**PROBLEM TO SOLVE:**
All lines holding the word "types" should be located in the records and copied.

**RECORDS:**

== Segment start ==

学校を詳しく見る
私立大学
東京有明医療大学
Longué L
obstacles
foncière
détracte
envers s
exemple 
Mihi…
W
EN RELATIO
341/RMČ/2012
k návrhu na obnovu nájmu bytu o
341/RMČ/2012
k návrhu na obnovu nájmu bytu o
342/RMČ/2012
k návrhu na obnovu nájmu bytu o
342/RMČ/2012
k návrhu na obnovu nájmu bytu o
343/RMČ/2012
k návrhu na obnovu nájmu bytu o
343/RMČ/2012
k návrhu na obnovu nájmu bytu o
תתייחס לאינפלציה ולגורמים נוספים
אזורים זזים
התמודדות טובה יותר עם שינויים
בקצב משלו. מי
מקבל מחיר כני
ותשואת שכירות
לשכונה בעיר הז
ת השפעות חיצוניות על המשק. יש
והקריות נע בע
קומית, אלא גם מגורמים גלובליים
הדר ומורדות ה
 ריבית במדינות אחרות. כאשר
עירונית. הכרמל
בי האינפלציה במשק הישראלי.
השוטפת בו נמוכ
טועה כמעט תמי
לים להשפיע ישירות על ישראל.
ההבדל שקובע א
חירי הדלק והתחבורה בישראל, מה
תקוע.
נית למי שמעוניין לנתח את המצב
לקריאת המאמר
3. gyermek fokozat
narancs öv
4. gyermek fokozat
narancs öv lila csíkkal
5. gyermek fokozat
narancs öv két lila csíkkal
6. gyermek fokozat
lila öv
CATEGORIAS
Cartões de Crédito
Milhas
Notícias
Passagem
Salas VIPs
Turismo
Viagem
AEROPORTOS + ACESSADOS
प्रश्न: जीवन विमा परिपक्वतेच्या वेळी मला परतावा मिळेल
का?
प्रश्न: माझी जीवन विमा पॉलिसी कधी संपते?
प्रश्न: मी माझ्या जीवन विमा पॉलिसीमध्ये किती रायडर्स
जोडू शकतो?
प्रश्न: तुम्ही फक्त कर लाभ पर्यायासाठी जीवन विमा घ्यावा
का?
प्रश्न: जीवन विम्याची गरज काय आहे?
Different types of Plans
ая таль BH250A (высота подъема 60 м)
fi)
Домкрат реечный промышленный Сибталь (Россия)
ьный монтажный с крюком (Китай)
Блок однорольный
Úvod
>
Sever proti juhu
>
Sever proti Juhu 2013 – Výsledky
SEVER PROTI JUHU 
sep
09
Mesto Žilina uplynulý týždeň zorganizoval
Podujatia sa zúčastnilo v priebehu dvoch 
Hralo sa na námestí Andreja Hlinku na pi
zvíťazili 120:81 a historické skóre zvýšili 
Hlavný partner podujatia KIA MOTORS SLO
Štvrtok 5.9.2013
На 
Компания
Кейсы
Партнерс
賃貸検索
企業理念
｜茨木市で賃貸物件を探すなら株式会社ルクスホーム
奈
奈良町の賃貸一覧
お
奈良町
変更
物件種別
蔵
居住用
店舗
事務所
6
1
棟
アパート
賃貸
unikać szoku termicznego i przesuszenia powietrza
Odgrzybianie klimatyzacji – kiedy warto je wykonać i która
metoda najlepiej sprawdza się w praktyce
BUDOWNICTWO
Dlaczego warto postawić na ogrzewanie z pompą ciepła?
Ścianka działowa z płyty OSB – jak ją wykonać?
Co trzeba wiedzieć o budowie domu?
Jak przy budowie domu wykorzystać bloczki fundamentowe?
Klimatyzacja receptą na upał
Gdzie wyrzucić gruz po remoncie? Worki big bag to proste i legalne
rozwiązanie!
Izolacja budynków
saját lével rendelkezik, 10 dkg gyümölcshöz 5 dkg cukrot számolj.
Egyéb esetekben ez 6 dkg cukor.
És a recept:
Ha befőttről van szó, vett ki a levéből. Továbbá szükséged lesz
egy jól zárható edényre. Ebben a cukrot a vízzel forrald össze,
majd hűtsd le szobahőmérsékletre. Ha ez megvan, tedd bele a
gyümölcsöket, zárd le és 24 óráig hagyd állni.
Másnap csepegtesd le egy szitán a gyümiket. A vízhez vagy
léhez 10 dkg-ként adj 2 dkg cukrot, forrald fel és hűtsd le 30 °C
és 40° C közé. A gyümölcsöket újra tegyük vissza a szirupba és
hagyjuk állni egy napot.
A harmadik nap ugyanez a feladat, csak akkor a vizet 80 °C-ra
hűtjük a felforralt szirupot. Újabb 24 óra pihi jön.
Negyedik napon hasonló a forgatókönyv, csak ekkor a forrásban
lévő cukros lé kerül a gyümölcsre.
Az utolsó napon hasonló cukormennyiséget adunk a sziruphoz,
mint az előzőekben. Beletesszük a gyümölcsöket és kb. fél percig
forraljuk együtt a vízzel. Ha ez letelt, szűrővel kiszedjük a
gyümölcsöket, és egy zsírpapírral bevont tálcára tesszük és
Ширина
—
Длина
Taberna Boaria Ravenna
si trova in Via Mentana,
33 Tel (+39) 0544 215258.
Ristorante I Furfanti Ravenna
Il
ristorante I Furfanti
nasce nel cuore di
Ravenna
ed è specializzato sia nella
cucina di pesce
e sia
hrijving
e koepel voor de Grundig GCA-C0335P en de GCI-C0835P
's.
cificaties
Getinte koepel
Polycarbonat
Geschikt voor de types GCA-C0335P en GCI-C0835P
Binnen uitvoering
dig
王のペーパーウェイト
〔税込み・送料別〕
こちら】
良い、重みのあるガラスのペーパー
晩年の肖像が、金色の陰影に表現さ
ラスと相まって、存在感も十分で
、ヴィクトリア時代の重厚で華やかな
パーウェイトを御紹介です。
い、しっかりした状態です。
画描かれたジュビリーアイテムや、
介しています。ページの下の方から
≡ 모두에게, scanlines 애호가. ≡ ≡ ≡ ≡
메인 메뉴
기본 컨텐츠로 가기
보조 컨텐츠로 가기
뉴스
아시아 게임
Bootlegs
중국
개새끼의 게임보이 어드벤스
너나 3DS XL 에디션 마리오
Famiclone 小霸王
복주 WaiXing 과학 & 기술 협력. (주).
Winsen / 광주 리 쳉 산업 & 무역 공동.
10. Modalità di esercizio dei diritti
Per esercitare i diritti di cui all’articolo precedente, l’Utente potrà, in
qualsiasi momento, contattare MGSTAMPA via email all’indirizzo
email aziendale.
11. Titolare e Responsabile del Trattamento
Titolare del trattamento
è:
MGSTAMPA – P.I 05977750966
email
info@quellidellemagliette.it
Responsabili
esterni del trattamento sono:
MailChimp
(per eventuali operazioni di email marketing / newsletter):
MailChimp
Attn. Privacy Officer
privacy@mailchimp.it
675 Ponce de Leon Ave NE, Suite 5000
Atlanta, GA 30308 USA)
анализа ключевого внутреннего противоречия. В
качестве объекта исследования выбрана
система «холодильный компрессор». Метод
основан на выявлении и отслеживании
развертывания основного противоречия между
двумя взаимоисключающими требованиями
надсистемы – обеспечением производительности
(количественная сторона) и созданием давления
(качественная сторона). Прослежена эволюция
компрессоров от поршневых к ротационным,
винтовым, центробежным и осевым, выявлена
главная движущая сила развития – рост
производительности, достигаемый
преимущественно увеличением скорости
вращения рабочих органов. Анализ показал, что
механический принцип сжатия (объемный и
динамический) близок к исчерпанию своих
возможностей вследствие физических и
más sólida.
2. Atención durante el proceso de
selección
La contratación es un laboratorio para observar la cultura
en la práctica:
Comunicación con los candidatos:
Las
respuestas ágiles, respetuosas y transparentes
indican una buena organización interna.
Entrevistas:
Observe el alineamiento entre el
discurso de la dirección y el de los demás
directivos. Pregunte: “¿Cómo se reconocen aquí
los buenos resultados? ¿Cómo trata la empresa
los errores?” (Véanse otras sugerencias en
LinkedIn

== Segment end ==

**ANSWER SECTION:**
Different types of Plans
Geschikt voor de types GCA-C0335P en GCI-C0835P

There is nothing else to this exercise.